Foto: Crysli Viana
No domingo (29), a secretária de Justiça, Direitos Humanos e Prevenção à Violência de Pernambuco, Joanna Figueirêdo, recebeu os músicos Marco Polo e Almir de Oliveira, da banda Ave Sangria, no Memorial da Democracia, localizado no Sítio da Trindade, no Recife.
O encontro contou também com a presença da secretária executiva de Direitos Humanos, Fernanda Chagas, e do gestor do Memorial, Pedro Xavier, e foi marcado por uma conversa sobre os desafios enfrentados pela banda durante a Ditadura Militar no Brasil.
Na ocasião, representantes da Secretaria e do Memorial, além dos integrantes da Ave Sangria, concederam entrevista à TV Globo, com exibição prevista para a próxima terça-feira (31). A iniciativa contribui para ampliar a visibilidade sobre o período e o processo de reparação histórica vivenciado pelo grupo.

====

* Tarefa:
De acordo com o texto sobre a visita da banda Ave Sangria ao Memorial da Democracia, onde está localizado esse memorial? O material apresentado a seguir é independente deste texto.

* Dados:

====

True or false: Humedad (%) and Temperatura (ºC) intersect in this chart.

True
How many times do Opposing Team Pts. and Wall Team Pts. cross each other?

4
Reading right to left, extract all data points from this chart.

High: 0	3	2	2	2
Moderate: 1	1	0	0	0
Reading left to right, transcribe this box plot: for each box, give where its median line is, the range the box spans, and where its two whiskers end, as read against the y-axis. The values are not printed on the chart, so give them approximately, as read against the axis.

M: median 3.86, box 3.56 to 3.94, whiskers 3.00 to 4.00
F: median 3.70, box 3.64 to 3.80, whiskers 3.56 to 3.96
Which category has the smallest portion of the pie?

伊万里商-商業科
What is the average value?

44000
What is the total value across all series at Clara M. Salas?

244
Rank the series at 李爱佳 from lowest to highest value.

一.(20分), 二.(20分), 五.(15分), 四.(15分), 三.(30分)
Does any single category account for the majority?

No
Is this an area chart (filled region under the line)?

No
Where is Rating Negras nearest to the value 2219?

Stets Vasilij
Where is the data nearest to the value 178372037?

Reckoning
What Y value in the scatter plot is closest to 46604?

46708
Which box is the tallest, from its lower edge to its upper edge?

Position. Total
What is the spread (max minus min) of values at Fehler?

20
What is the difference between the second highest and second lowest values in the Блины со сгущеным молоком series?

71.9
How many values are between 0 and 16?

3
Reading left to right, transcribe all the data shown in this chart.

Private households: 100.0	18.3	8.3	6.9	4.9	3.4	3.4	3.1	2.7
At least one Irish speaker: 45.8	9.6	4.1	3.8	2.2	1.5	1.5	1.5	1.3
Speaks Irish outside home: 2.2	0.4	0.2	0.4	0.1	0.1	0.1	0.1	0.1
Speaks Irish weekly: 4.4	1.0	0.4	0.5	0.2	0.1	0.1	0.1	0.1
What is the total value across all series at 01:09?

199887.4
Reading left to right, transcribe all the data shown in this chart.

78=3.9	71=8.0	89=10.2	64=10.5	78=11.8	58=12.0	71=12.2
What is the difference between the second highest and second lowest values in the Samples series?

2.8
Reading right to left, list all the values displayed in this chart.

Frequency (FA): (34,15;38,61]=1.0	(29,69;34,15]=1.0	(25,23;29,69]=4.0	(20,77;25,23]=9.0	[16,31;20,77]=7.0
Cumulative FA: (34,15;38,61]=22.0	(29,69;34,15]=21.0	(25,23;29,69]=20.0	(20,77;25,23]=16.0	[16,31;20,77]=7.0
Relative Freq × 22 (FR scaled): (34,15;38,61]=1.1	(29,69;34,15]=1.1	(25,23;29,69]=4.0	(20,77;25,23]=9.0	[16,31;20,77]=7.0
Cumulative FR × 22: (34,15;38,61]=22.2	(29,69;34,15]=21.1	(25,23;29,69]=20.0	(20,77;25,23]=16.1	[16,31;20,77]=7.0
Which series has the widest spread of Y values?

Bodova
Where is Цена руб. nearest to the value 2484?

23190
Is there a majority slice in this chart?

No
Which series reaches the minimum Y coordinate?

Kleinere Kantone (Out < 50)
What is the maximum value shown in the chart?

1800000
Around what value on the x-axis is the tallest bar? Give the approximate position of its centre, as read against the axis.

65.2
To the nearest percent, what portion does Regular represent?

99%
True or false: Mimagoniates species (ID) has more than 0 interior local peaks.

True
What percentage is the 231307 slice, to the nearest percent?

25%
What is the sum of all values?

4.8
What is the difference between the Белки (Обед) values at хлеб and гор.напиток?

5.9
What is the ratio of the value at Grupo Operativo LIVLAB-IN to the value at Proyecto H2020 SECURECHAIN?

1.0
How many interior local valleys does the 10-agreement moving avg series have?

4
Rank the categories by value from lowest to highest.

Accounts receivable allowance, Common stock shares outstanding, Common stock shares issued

====

* Resposta do exercício:
No Sítio da Trindade, no Recife.